A national nonprofit that accredits corrections facilities based on health care standards placed the Multnomah County Detention Center on probation following a site visit in the fall.

The National Commission on Correctional Health Care notified the county of its probation status in a Dec. 16 letter addressed to Sheriff Mike Reese. That letter has not been reported until now.

“Although the facility remains accredited, probation is a very serious matter,” vice president of accreditation Amy Panagopoulos wrote. “Failure to appropriately respond to the deficient areas in a timely manner could result in your facility’s loss of accreditation.”

In October, the NCCHC conducted an on-site visit of the jail, which is located inside the Multnomah County Justice Center in downtown Portland.
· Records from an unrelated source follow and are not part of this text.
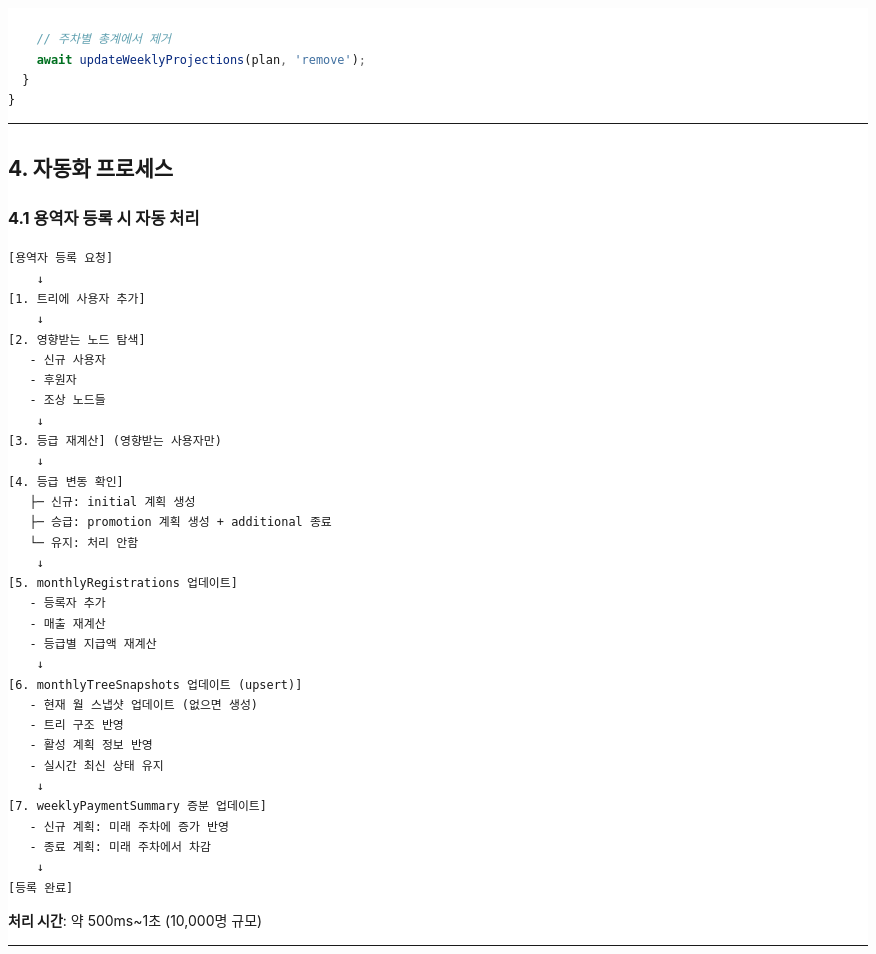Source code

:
 ```javascript

    // 주차별 총계에서 제거
    await updateWeeklyProjections(plan, 'remove');
  }
}
```

---

## 4. 자동화 프로세스

### 4.1 용역자 등록 시 자동 처리

```
[용역자 등록 요청]
    ↓
[1. 트리에 사용자 추가]
    ↓
[2. 영향받는 노드 탐색]
   - 신규 사용자
   - 후원자
   - 조상 노드들
    ↓
[3. 등급 재계산] (영향받는 사용자만)
    ↓
[4. 등급 변동 확인]
   ├─ 신규: initial 계획 생성
   ├─ 승급: promotion 계획 생성 + additional 종료
   └─ 유지: 처리 안함
    ↓
[5. monthlyRegistrations 업데이트]
   - 등록자 추가
   - 매출 재계산
   - 등급별 지급액 재계산
    ↓
[6. monthlyTreeSnapshots 업데이트 (upsert)]
   - 현재 월 스냅샷 업데이트 (없으면 생성)
   - 트리 구조 반영
   - 활성 계획 정보 반영
   - 실시간 최신 상태 유지
    ↓
[7. weeklyPaymentSummary 증분 업데이트]
   - 신규 계획: 미래 주차에 증가 반영
   - 종료 계획: 미래 주차에서 차감
    ↓
[등록 완료]
```

**처리 시간**: 약 500ms~1초 (10,000명 규모)

---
According to the 67-page report that accompanies the letter to Reese, the NCCHC toured the clinic, inmate housing and the intake areas; reviewed documentation like health records and medical staff licenses; and interviewed administrators, medical staff, and two inmates who were selected at random.

The on-site review determined that the jail was in full compliance with 25 of the 38 “essential standards” (66%) and in partial compliance with the remaining 13. It also determined that the jail was in full compliance with 14 of 19 “important standards” (74%) and in partial compliance with the other five. (NCCHC requires 100% compliance with “essential standards” and 85% compliance with “important standards.”)

Panagopoulos wrote that the group would conduct a focused survey by mid-April to verify compliance.

A spokesman for Sheriff Reese deferred to the county for comment. “Since being notified of the evaluation in late December, we have been conducting regular meetings with the sheriff’s office and undertaking an extensive review put in place to adhere to these accreditation requirements,” says Kate Yeiser, a spokeswoman for the county.

Yeiser also notes that most of the issues highlighted by the NCCHC are related to the jail’s policy language rather than quality of care.

“There are no concerns about the clinical outcomes or health care provided overall at our detention centers,” she adds. “Corrections health staff have provided consistent and effective care to adults in custody despite 22 months of a pandemic and more than 130 straight days of social unrest.”

Here are four standards the jail did not meet fully, according to the NCCHC report.

Standard: “Inmate workers, if used, are trained in appropriate methods for handling and disposing of biohazardous materials and spills.”

Reason for partial compliance: “Inmate workers are trained by the officer in the area in which they work; however, there is no formal training program for the officer to follow nor is there documentation of the training of the inmate workers.”

Standard: “The responsible health authority and facility administrator approve the facility’s suicide prevention program.”

Reason for partial compliance: “There was no evidence that the RHA and the facility administrator have approved the suicide prevention program.”

Standard: “On each shift where health staff are present, inventories are maintained on items subject to abuse (e.g., needles, scissors, other sharp instruments) and discrepancies are immediately reported to custody staff.”

Reason for partial compliance: “On each shift where health staff are present, inventories are maintained on items subject to abuse except in the dental clinic. The dental assistant performs a full count of all tools, sharps and needles three times a year. At the end of each dental clinic, the tools and sharps used are inventoried. We conducted a count during the survey and found discrepancies.” (The report adds that, during the visit, the dentist established a new process for maintaining inventories.)

Standard: “All qualified health care professionals have credentials and provide services consistent with the licensure, certification, and registration requirements of the jurisdiction…the [health administrator] maintains verification of current credentials of all qualified health care professionals at a readily accessible location.”

Reason for partial compliance: “While several licenses were presented for review during the survey, we could not verify that all qualified health care professionals had a current license.” (The report notes that the health administrator has designated an off-site credentialing department to manage and verify licenses, and that this credentialing department notifies the administrator when a license nears expiration.)